● **Page text**
■ ■ ■ ■ ■ ■ ■
Capitalizing on his high public profile, Koh, 56, who is also a lawyer having appeared on TV many times, topped all opinion polls ahead of the three other competitors vying to become superintendent of the Seoul Metropolitan Office of Education.

That was only until his daughter, who lives in the United States, posted comments on Facebook critical of her father.

In the last poll conducted by broadcasters on May 28, Koh led conservative candidate Moon Young-lin 26.1 percent to 23.5 percent, with liberal-minded contender Cho Hee-yeon lagging far behind with 14.9 percent.

In a country obsessed with education, Koh was widely respected for having passed state-run exams in law, diplomacy and public administration in his 20s.

However, his advantage began evaporating fast on May 31 when Candy Koh, 27, claimed that her father abandoned her and her brother.

On election day, Koh finished in third garnering only 24.25 percent of the vote. Cho, a professor at SungKongHoe University, received 39.08 percent becoming Seoul's top education chief, with incumbent Moon coming in second with 30.65 percent.

Koh's spectacular fall from grace has been a vivid reminder that it is almost impossible for anyone to win public posts in Korea if he or she has a dysfunctional family.
■ ■ ■ ■ ■ ■ ■
● **Entries supplied**
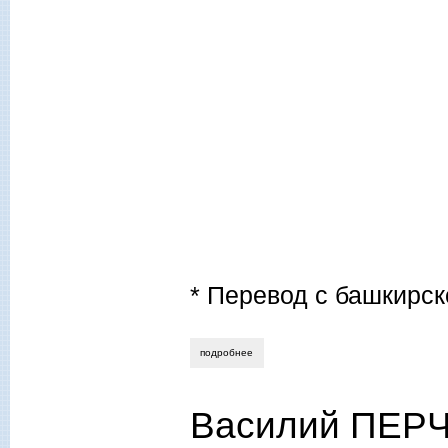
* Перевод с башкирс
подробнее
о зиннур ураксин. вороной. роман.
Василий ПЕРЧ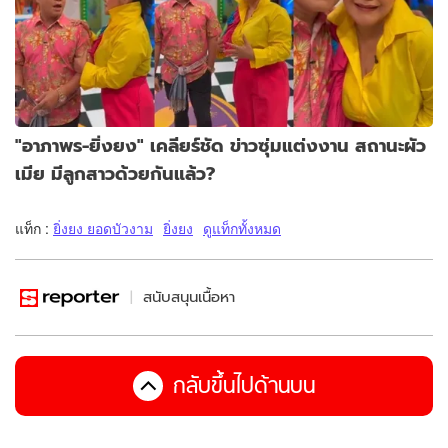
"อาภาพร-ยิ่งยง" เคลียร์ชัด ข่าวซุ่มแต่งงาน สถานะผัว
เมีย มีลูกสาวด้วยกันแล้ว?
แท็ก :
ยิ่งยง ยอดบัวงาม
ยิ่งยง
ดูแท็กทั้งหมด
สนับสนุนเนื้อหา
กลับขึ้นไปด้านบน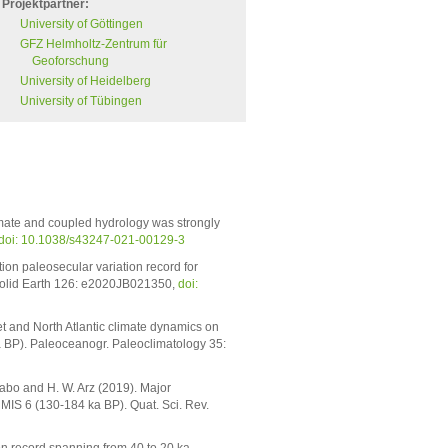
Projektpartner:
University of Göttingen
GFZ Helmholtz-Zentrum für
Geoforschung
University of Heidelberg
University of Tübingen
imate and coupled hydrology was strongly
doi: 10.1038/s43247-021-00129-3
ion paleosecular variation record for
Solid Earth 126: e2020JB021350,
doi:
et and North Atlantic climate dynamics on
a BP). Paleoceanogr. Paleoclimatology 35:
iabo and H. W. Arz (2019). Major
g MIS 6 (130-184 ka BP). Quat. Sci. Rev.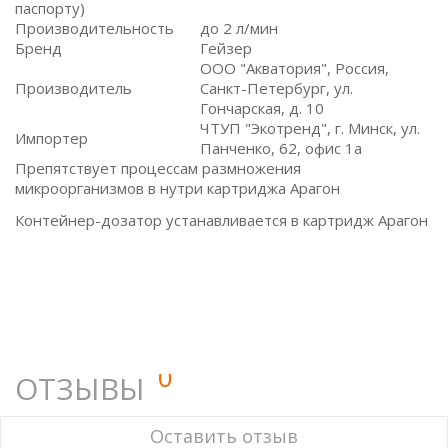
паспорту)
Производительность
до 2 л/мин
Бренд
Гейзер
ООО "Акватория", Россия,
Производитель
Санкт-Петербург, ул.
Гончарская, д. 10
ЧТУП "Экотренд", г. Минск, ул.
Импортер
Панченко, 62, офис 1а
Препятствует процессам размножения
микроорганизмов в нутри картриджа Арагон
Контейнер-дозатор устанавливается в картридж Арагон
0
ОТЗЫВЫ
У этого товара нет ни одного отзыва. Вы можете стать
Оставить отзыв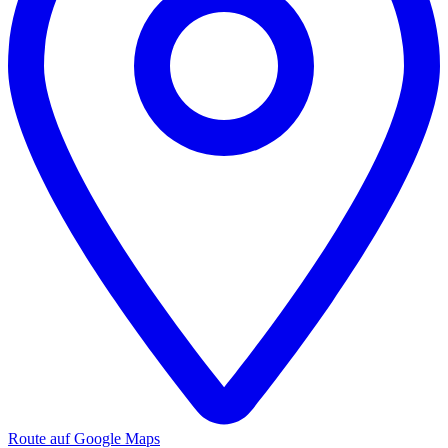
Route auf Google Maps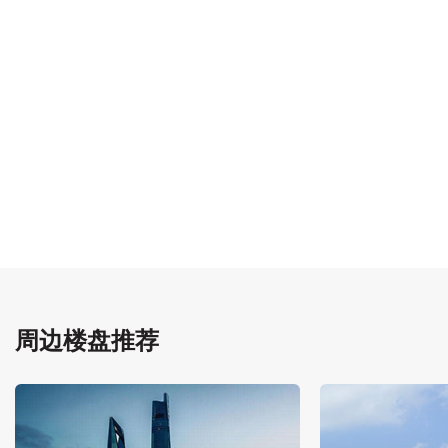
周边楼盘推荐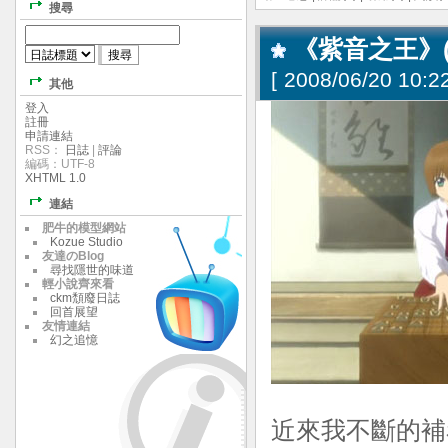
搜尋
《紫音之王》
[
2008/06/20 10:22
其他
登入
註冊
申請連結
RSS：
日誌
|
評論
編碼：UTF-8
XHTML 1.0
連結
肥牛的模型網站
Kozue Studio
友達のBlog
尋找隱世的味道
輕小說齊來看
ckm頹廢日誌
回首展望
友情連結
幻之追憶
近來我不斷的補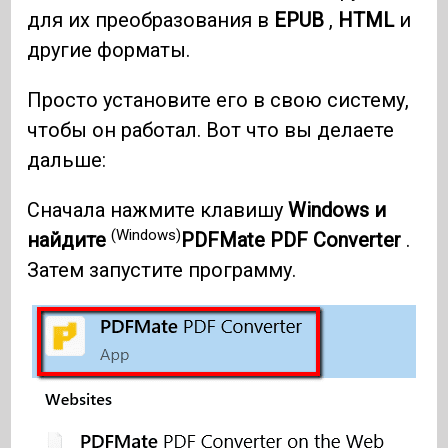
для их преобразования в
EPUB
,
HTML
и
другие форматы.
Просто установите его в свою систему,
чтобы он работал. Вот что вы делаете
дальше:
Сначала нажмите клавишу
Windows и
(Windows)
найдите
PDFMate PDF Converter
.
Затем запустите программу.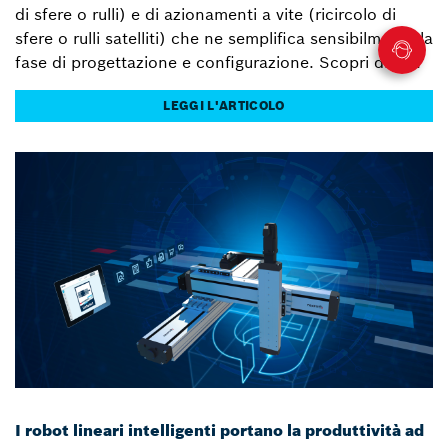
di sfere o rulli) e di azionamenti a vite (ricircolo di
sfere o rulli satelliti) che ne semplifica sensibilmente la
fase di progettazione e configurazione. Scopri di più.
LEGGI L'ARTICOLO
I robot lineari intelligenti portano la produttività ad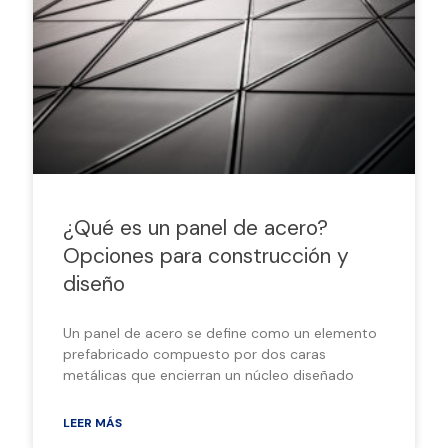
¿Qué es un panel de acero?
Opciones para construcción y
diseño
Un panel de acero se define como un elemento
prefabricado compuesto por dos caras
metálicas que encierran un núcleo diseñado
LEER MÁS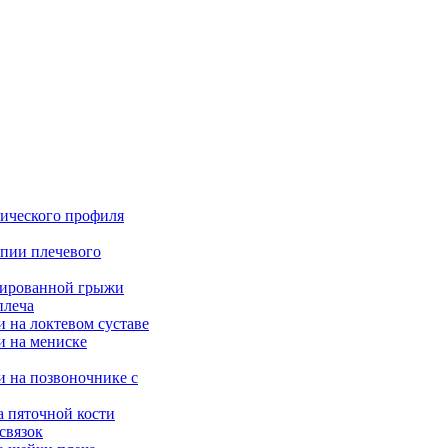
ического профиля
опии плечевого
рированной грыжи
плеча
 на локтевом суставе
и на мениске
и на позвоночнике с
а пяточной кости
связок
■ ■ ■ ■ ■ ■ ■
List every percentage in the text on the Seoul education superintendent race, with the candidate each belongs to. The records come from a different source than the text.

● **Task answer**
- 26.1 percent: Koh (May 28 poll)
- 23.5 percent: Moon Young-lin (May 28 poll)
- 14.9 percent: Cho Hee-yeon (May 28 poll)
- 24.25 percent: Koh (election day vote)
- 39.08 percent: Cho (election day vote)
- 30.65 percent: Moon (election day vote)